Bu atasözünü hayatımızın bir çok noktasında kullanmışızdır. Akıl ve mantık almayan bir işin bir kişi tarafından yapılması sonrası aklı başında birçok insanın yapılan bu yanlışı düzeltememesi anlamında kullanılır.

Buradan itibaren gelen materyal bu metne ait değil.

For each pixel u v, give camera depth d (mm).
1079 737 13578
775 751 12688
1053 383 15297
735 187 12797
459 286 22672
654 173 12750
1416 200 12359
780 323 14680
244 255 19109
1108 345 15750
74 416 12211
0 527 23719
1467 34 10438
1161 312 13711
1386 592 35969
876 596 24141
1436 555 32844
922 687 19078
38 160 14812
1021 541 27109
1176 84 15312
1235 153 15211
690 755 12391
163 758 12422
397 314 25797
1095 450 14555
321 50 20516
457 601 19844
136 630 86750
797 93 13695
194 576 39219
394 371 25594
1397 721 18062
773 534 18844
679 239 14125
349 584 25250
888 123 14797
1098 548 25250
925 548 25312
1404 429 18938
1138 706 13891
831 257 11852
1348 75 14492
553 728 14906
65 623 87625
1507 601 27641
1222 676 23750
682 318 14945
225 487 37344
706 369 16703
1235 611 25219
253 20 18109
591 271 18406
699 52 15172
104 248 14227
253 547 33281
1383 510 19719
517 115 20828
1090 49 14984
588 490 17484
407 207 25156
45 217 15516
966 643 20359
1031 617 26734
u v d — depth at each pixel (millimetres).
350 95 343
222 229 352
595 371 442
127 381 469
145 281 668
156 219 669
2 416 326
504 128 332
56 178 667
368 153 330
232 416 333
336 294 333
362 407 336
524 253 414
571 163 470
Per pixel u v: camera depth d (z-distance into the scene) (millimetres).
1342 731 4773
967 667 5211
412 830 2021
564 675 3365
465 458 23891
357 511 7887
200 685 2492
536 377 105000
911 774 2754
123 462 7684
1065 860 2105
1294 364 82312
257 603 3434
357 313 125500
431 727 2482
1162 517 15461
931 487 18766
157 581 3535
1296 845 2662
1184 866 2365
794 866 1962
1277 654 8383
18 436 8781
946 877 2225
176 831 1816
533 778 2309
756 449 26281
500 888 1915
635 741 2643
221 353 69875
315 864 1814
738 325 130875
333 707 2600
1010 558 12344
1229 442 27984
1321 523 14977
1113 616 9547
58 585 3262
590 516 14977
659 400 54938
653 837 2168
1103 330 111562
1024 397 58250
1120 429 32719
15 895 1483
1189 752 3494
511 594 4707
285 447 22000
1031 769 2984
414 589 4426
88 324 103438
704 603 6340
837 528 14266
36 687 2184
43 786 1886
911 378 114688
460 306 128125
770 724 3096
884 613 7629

Finans konusunda uzman kime sorsanız, faizi artırmamak ve kuru baskılamak için icad edilen Kur Korumalı Mevduatı akıl, bilim ve mantık dışı olarak tanımlayacaktır. Verdiği zarar o kadar büyüktür ki sadece sayılarla ölçmek bana göre yeterli kalmaz. Türkiye Cumhuriyetinin kuruluşundan beri en büyük servet transferine araç olan bu enstrümanın yarattığı tahribattan kurtulabilmek için aklı başındakilerin verdiği mücadele gerçekten takdire değerdir.

Fakat bu mücadele içinde yapıldığından şüphe ettiğim uygulamaların da maalesef tüm vatandaşları ve gelecek nesilleri önemli bir faiz yükü altına soktuğunu da belirtmeden geçmek istemem.

Şüphelerimi oluşturan ilk sinyaller Türkiye Hazine’sinin ihtiyacı olmadığı halde yaptığı borçlanmalardan kaynaklanıyor. Enflasyonun oluşturduğu şişkinliği kabul etmekle birlikte rakamların geldiği nokta oldukça ilginç. KKM sisteminin yükünün Türkiye Hazine’sinden alınıp Türkiye Cumhuriyet Merkez Bankasına geçtiği ve torba yasanın kabul edildiği 7 Temmuz 2023 tarihini baz alarak yapılan istatistikler resmi biraz daha net ortaya koyuyor.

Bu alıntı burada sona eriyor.